一方、メキシコ北東部の街ヌエボ・ラレドを牛耳っていた四兄弟による麻薬カルテル、ロス・カサソラスは、新興のドゴ・カルテルによって壊滅。唯一生き残った三男のバルミロは逃亡に成功し、ジャカルタに流れ着く。
少年と麻薬王の転変する半生をストレートに描くのではなく、コシモの母をはじめ、バルミロの成長に多大な影響を与えた、古代アステカの神々を信仰する祖母のエピソードなどがたっぷりと挿入される。過去と現在を自由に行き来するマジックリアリズム的な手法によって、中心となる二人のキャラクターが、より鮮明に浮かび上がってくるのだ。この第一章を読むだけで、この先に展開される物語への期待感で一杯になってしまうだろう。
バルミロはジャカルタである男と出会ったことをきっかけに、麻薬帝国復活の第一歩となる新たなビジネスのために日本へ渡り、少年院を退院した十七歳のコシモの人生と交錯していく。

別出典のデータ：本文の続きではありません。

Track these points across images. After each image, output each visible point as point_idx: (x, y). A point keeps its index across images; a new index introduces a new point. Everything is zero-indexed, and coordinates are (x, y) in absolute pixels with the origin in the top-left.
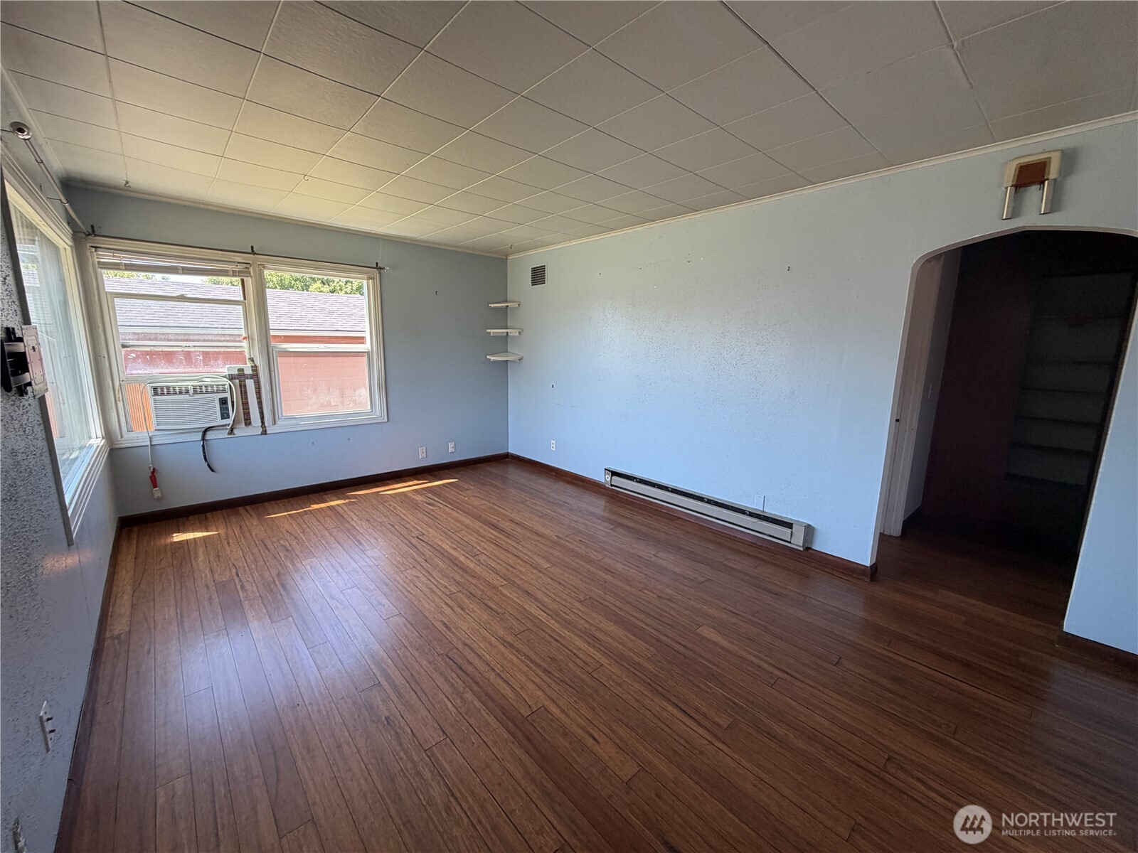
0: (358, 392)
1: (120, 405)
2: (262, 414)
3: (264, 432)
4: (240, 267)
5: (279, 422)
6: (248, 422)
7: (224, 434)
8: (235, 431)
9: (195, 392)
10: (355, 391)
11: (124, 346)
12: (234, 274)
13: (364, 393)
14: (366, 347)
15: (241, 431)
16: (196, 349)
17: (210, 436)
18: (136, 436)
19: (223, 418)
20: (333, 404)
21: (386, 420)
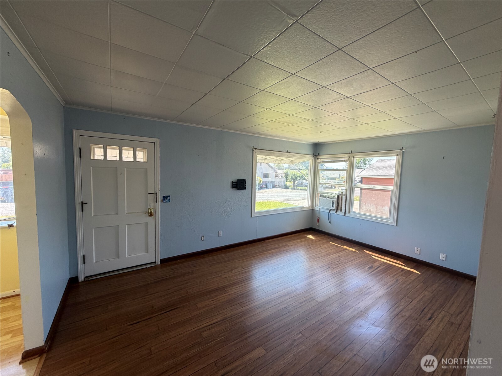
0: (384, 208)
1: (317, 198)
2: (345, 208)
3: (345, 215)
4: (347, 158)
5: (351, 213)
6: (341, 210)
7: (334, 212)
8: (337, 212)
9: (328, 198)
10: (383, 207)
11: (320, 183)
12: (345, 161)
13: (387, 209)
14: (391, 188)
15: (339, 212)
16: (333, 185)
17: (331, 212)
18: (317, 208)
19: (332, 207)
20: (372, 211)
21: (395, 225)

〈血の資本主義〉を標榜すると同時に、古代アステカの神々を信奉するバルミロ。彼に感化される純粋で孤独な青年コシモ。煙を吐く鏡を意味するテスカトリポカたる青年は、悪魔的なビジネスを構築するための圧倒的な暴力の世界で、どのような役割を果たすのか。佐藤究の作品世界は指数関数的に大きく広がっていく。いやはや凄いものを読んだ。